■ Document passage:

At the time, the book caused a considerable stir with its warning that overpopulation could put the future of civilization in grave doubt.

Lately, though, a "baby gap," a "birth dearth," a "population bust" have been popular topics. That's primarily an issue for Western Europe and Japan, prosperous regions where women don't have enough babies to maintain population in the long run. Russia, with widespread health problems and alcoholism, and relatively low life expectancy, finds its population shrinking by 700,000 people each year. Germany's population is falling about 100,000 a year.

In fact, the birth rate in 25 developing countries stands at or below the replacement level. Around the world, birthrates have plunged from 6 per mother in 1972 to about 2.9 today. Mr. Ehrlich pins this downward trend on government-­sponsored education (especially of women), new job opportunities for women, new availability of contraceptive information and material, and the higher economic cost of large families.

Some economists suggest a declining population can lead to labor shortages, a weaker tax base, fewer customers for business, and a shaky pension system.

To Ehrlich, though, such problems are far less serious than those rising from the current population "bomb." He would like to see the world's population drop voluntarily over many decades to about 1.5 billion to 2 billion, a number that he reckons is sustainable. It would allow people both to live in big cities with their cultural advantages or with nature, as they prefer.

Ehrlich's "Bomb" book led some conservatives to worry about an increased government role in limiting family size. A survey of 15 conservative scholars in 2005 by Human Events magazine ranked his book No. 11 on a list of the "most harmful books of the 19th and 20th centuries." No. 1 was "The Communist Manifesto" by Karl Marx and Friedrich Engels. Others in the Top 10 included Hitler's "Mein Kampf," "Quotations From Chairman Mao Tse-tung," and Alfred Kinsey's "The Kinsey Report."

Today, with 2 million copies of his book sold, Ehrlich remains somewhat puzzled why some conservatives would see his book as so damaging since it didn't advocate a drastic government role. "I don't get it," he says in an interview.

At the time of publication of the "Bomb," the number of people on Earth was about 3.5 billion people. Today there are nearly twice as many, 6.7 billion, and headed toward 9 billion by 2050, perhaps more after that.

Already, says Ehrlich, "we have certainly passed the earth's long-term carrying capacity." Global warming is often regarded as one result of too many people. Water shortages are building not only in California, but also in many nations abroad. Of immediate concern is evidence of a food crisis in the world. Food shortages and high food prices have led to deadly riots in Haiti and civil unrest in Egypt.

■ Data section:

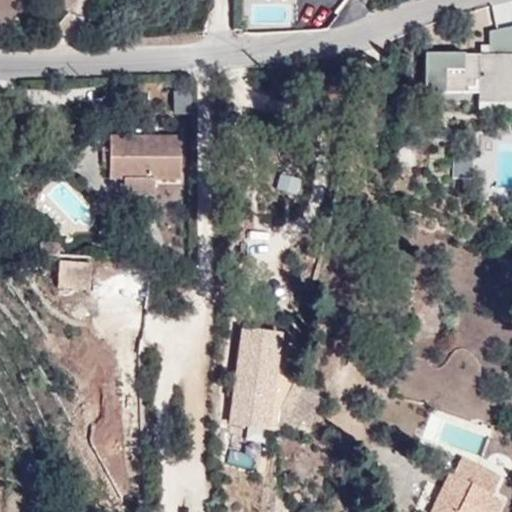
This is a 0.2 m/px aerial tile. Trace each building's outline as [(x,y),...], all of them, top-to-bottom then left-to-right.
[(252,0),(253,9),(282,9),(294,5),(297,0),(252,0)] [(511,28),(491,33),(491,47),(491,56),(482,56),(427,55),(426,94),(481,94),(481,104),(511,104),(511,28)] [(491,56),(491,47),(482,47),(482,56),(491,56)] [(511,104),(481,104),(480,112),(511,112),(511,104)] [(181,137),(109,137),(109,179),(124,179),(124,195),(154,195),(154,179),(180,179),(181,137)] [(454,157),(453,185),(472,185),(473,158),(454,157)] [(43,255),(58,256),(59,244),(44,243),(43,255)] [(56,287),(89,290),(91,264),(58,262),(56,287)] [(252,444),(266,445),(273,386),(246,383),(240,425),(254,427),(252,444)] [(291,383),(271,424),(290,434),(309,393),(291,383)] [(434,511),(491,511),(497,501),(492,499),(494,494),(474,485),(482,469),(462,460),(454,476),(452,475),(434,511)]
* * *
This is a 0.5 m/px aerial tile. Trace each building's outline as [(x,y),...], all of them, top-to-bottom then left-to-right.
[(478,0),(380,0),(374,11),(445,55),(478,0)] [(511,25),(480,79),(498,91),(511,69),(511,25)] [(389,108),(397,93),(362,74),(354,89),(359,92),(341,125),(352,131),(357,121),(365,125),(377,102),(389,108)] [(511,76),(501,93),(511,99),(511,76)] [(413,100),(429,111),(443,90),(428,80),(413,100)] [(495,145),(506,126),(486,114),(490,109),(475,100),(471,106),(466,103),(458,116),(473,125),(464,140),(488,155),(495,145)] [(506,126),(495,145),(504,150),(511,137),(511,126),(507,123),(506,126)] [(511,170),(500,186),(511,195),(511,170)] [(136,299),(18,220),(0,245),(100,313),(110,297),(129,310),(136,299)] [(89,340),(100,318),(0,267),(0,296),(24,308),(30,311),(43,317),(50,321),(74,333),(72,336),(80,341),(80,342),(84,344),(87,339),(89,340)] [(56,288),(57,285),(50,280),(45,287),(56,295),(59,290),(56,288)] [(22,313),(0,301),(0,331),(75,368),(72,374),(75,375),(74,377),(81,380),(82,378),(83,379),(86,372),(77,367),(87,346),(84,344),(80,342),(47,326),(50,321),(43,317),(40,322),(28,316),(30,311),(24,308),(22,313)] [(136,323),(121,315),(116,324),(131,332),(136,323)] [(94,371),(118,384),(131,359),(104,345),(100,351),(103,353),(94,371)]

■ Exercises to complete:
a) According to the article on overpopulation, roughly how many people does Germany's population lose each year?
b) Carry on the article on overpopulation, starting after its final sentence.
The records have no connection to the text.

■ The results:
a) About 100,000 people a year.

b)
Ehrlich estimates that 800 million to 1 billion people today don't have a proper supply of food, many suffering from undernourishment, malnourishment, or worse. Famine threatens, and the world continues to add 75 million a year to its total population, mostly in Africa, the Middle East, and Asia.

Last Friday, more than 140 countries observed World Population Day in various ways to highlight the role of family planning in reducing poverty, promoting development, and saving the lives of mothers and newborns. Thoraya Obaid, executive director of the United Nations Population Fund (UNFPA), stated: "When a woman can plan her family, she can plan the rest of her life."

A group of nongovernmental organizations were to meet in Washington to mark the day. But a high-level representative of the Bush administration was not expected. Both Ronald Reagan and George W. Bush imposed what opponents dub the "global gag rule." This is a policy that bars US family planning aid to private organizations that so much as support the concept of legal abortion. Further, the US under Bush refuses to provide any money to the UNFPA on the basis that such funds might be used, say, for abortion in China.

Ehrlich sees a "lack of leadership" in Washington on the population issue, including both from the White House and from those on the campaign trail.

Family planning, as Ehrlich sees it, leads to both fewer abortions of unwanted children and fewer deaths of mothers lacking access to relatively safe abortions.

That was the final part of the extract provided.